PROBLEM DETAILS:
Reproduce every line of the data below verbatim, changing nothing.
#### SOURCE MATERIAL ####
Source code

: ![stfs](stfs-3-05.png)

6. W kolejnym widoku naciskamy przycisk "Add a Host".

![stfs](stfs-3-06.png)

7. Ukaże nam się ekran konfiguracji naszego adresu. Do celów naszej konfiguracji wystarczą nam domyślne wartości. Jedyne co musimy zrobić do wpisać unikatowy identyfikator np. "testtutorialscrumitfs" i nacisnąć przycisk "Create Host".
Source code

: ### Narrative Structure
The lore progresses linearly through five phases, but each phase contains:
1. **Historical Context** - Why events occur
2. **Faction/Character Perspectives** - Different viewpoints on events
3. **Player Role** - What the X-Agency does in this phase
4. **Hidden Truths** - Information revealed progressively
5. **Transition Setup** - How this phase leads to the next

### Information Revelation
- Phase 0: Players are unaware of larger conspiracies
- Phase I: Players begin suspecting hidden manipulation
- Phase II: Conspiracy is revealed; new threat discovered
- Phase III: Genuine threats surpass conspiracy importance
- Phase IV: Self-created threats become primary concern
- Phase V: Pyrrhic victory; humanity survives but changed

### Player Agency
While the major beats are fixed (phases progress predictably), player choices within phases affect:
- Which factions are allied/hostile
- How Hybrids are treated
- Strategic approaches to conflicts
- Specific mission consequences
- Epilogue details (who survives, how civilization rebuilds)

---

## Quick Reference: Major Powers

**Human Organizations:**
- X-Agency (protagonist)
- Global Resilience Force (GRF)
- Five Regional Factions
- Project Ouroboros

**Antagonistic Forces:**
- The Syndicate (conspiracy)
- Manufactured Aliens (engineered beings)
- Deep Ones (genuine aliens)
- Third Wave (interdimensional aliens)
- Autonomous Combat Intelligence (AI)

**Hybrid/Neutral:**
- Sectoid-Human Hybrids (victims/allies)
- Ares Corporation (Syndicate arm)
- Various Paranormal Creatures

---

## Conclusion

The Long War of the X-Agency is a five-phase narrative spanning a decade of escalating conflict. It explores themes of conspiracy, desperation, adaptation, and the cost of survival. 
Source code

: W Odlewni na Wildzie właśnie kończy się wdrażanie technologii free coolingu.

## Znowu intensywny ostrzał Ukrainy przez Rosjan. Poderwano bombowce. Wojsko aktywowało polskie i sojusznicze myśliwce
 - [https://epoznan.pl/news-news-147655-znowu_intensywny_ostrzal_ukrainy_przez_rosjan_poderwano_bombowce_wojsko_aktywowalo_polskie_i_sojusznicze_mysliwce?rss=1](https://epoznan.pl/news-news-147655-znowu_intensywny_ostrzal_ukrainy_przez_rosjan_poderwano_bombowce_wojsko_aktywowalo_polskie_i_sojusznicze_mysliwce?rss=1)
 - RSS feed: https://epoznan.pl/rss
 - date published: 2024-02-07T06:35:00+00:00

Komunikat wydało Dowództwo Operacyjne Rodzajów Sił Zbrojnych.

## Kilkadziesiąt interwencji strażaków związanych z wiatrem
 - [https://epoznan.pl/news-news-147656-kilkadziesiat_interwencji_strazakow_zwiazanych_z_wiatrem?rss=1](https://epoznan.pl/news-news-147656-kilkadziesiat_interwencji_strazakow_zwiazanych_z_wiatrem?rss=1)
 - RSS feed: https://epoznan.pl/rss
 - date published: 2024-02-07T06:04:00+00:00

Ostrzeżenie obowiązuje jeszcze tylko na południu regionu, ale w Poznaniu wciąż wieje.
####
SOLUTION FOR THIS PROBLEM:
Source code

: ![stfs](stfs-3-05.png)

6. W kolejnym widoku naciskamy przycisk "Add a Host".

![stfs](stfs-3-06.png)

7. Ukaże nam się ekran konfiguracji naszego adresu. Do celów naszej konfiguracji wystarczą nam domyślne wartości. Jedyne co musimy zrobić do wpisać unikatowy identyfikator np. "testtutorialscrumitfs" i nacisnąć przycisk "Create Host".
Source code

: ### Narrative Structure
The lore progresses linearly through five phases, but each phase contains:
1. **Historical Context** - Why events occur
2. **Faction/Character Perspectives** - Different viewpoints on events
3. **Player Role** - What the X-Agency does in this phase
4. **Hidden Truths** - Information revealed progressively
5. **Transition Setup** - How this phase leads to the next

### Information Revelation
- Phase 0: Players are unaware of larger conspiracies
- Phase I: Players begin suspecting hidden manipulation
- Phase II: Conspiracy is revealed; new threat discovered
- Phase III: Genuine threats surpass conspiracy importance
- Phase IV: Self-created threats become primary concern
- Phase V: Pyrrhic victory; humanity survives but changed

### Player Agency
While the major beats are fixed (phases progress predictably), player choices within phases affect:
- Which factions are allied/hostile
- How Hybrids are treated
- Strategic approaches to conflicts
- Specific mission consequences
- Epilogue details (who survives, how civilization rebuilds)

---

## Quick Reference: Major Powers

**Human Organizations:**
- X-Agency (protagonist)
- Global Resilience Force (GRF)
- Five Regional Factions
- Project Ouroboros

**Antagonistic Forces:**
- The Syndicate (conspiracy)
- Manufactured Aliens (engineered beings)
- Deep Ones (genuine aliens)
- Third Wave (interdimensional aliens)
- Autonomous Combat Intelligence (AI)

**Hybrid/Neutral:**
- Sectoid-Human Hybrids (victims/allies)
- Ares Corporation (Syndicate arm)
- Various Paranormal Creatures

---

## Conclusion

The Long War of the X-Agency is a five-phase narrative spanning a decade of escalating conflict. It explores themes of conspiracy, desperation, adaptation, and the cost of survival. 
Source code

: W Odlewni na Wildzie właśnie kończy się wdrażanie technologii free coolingu.

## Znowu intensywny ostrzał Ukrainy przez Rosjan. Poderwano bombowce. Wojsko aktywowało polskie i sojusznicze myśliwce
 - [https://epoznan.pl/news-news-147655-znowu_intensywny_ostrzal_ukrainy_przez_rosjan_poderwano_bombowce_wojsko_aktywowalo_polskie_i_sojusznicze_mysliwce?rss=1](https://epoznan.pl/news-news-147655-znowu_intensywny_ostrzal_ukrainy_przez_rosjan_poderwano_bombowce_wojsko_aktywowalo_polskie_i_sojusznicze_mysliwce?rss=1)
 - RSS feed: https://epoznan.pl/rss
 - date published: 2024-02-07T06:35:00+00:00

Komunikat wydało Dowództwo Operacyjne Rodzajów Sił Zbrojnych.

## Kilkadziesiąt interwencji strażaków związanych z wiatrem
 - [https://epoznan.pl/news-news-147656-kilkadziesiat_interwencji_strazakow_zwiazanych_z_wiatrem?rss=1](https://epoznan.pl/news-news-147656-kilkadziesiat_interwencji_strazakow_zwiazanych_z_wiatrem?rss=1)
 - RSS feed: https://epoznan.pl/rss
 - date published: 2024-02-07T06:04:00+00:00

Ostrzeżenie obowiązuje jeszcze tylko na południu regionu, ale w Poznaniu wciąż wieje.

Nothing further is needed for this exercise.